DOCUMENT SECTION Start Marker
The present invention proposes that the formation test done in coiled tubing as a solution to the two issues discussed above: the efficiency of a system that can test several zones in a single trip in the hole and a system that will be able to test (draw out) many times over the volume of tools like the MDT tool but without the risk inherent to flowing hydrocarbons to the surface.
An apparatus for testing hydrocarbon bearing formations that includes coiled tubing, a bottom hole assembly attached to the coiled tubing, the coiled tubing bottom hole assembly including means to isolate the formation to be tested, means for restricting the volume of formation fluid drawn from the formation allowed to enter the coiled tubing to prevent substantial quantities of the formation fluid from reaching the surface, and means for measuring the formation pressure and temperature.
Also a method for testing a hydrocarbon formation including: deploying coiled tubing fitted with a bottom hole assembly in a wellbore that intersects the hydrocarbon formation, allowing formation fluid from the hydrocarbon formation to enter the coiled tubing, stopping the flow of formation fluid before a substantial quantity of the formation fluid reaches the surface through the coiled tubing, and measuring changes in pressure of the formation fluid.
Further, an apparatus for testing hydrocarbon bearing formations using coiled tubing and a bottom hole assembly (BHA) including:
Also a method for testing hydrocarbon bearing formations using coiled tubing and a bottom hole assembly (BHA), including the steps of:
Furthermore, a method for testing a hydrocarbon bearing formation using coiled tubing and a bottom hole assembly (BHA) including:
Also, an apparatus for measuring formation properties including coiled tubing fitted with a bottom hole assembly, wherein the bottom hole assembly comprises means to measure formation fluid properties, means to transmit the formation fluid property measurements to a surface processing unit, means to isolate a section of a wellbore, and means to control the flow of fluid entering the coiled tubing.
Further, a method to measure properties of a formation including:
In the following detailed description of the preferred embodiments, reference is made to the accompanying drawings, which form a part hereof, and within which are shown by way of illustration specific embodiments by which the invention may be practiced. It is to be understood that other embodiments may be utilized and structural changes may be made without departing from the scope of the invention.
DOCUMENT SECTION End Marker
SUPPLIED INFORMATION Start Marker
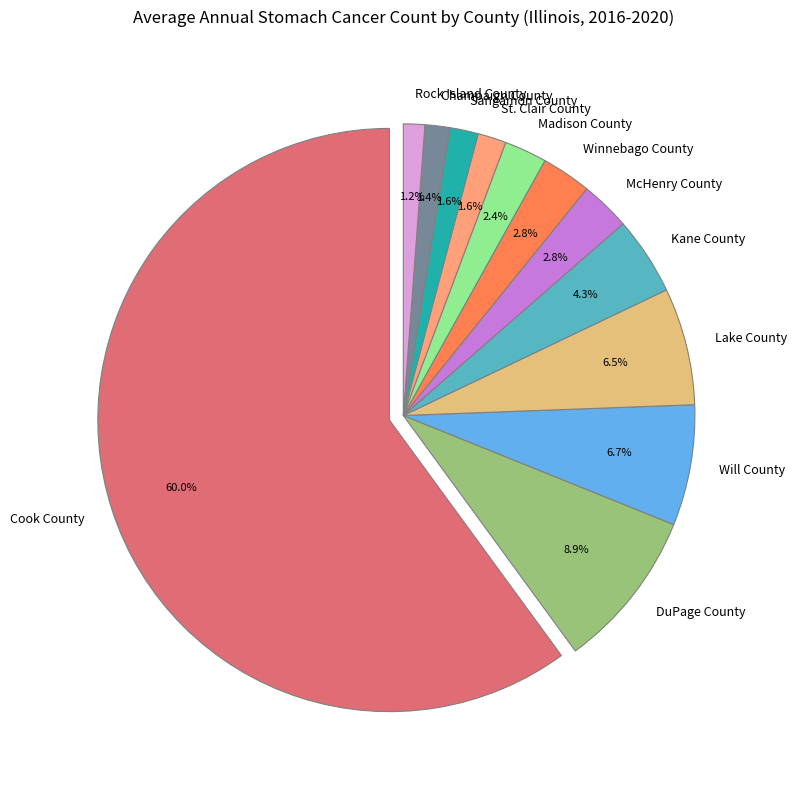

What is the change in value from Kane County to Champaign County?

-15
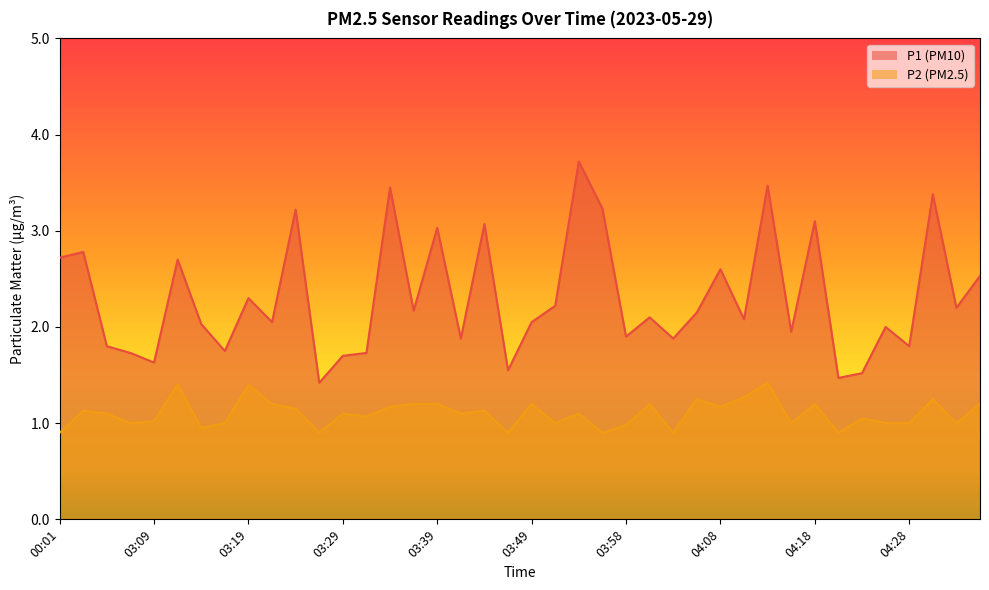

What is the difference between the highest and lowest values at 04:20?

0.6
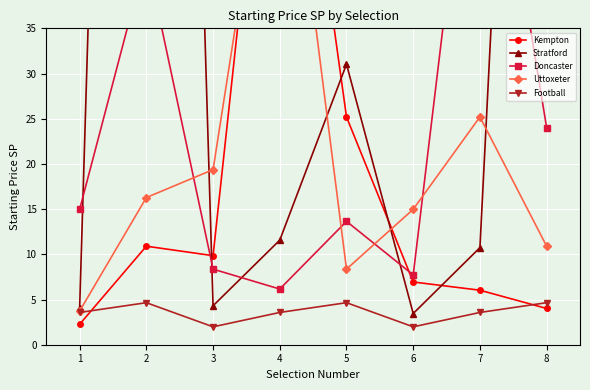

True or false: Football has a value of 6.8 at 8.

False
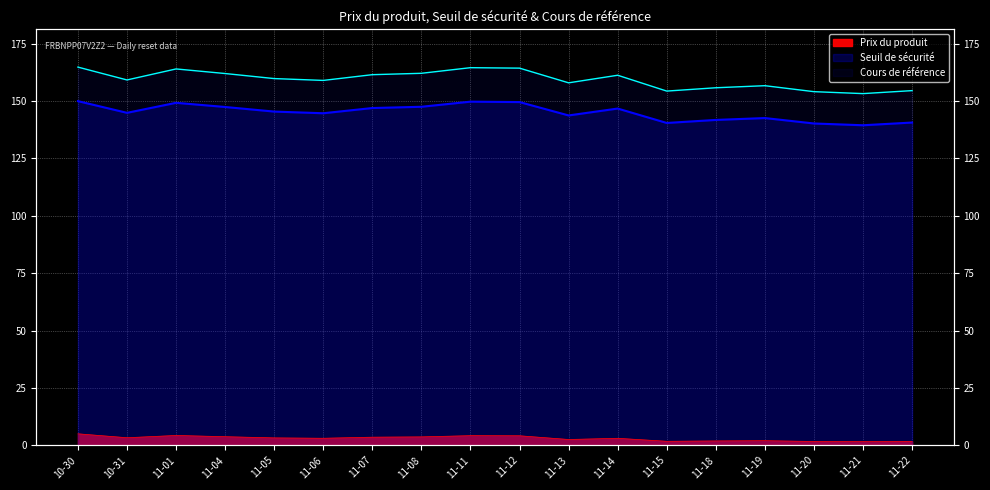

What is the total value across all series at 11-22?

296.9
SUPPLIED INFORMATION End Marker
→ TASK DIRECTIONS:
Reproduce the full text on formation testing with coiled tubing word for word. The material has no connection to the text on formation testing with coiled tubing.

→ WRITTEN ANSWER:
The present invention proposes that the formation test done in coiled tubing as a solution to the two issues discussed above: the efficiency of a system that can test several zones in a single trip in the hole and a system that will be able to test (draw out) many times over the volume of tools like the MDT tool but without the risk inherent to flowing hydrocarbons to the surface.
An apparatus for testing hydrocarbon bearing formations that includes coiled tubing, a bottom hole assembly attached to the coiled tubing, the coiled tubing bottom hole assembly including means to isolate the formation to be tested, means for restricting the volume of formation fluid drawn from the formation allowed to enter the coiled tubing to prevent substantial quantities of the formation fluid from reaching the surface, and means for measuring the formation pressure and temperature.
Also a method for testing a hydrocarbon formation including: deploying coiled tubing fitted with a bottom hole assembly in a wellbore that intersects the hydrocarbon formation, allowing formation fluid from the hydrocarbon formation to enter the coiled tubing, stopping the flow of formation fluid before a substantial quantity of the formation fluid reaches the surface through the coiled tubing, and measuring changes in pressure of the formation fluid.
Further, an apparatus for testing hydrocarbon bearing formations using coiled tubing and a bottom hole assembly (BHA) including:
Also a method for testing hydrocarbon bearing formations using coiled tubing and a bottom hole assembly (BHA), including the steps of:
Furthermore, a method for testing a hydrocarbon bearing formation using coiled tubing and a bottom hole assembly (BHA) including:
Also, an apparatus for measuring formation properties including coiled tubing fitted with a bottom hole assembly, wherein the bottom hole assembly comprises means to measure formation fluid properties, means to transmit the formation fluid property measurements to a surface processing unit, means to isolate a section of a wellbore, and means to control the flow of fluid entering the coiled tubing.
Further, a method to measure properties of a formation including:
In the following detailed description of the preferred embodiments, reference is made to the accompanying drawings, which form a part hereof, and within which are shown by way of illustration specific embodiments by which the invention may be practiced. It is to be understood that other embodiments may be utilized and structural changes may be made without departing from the scope of the invention.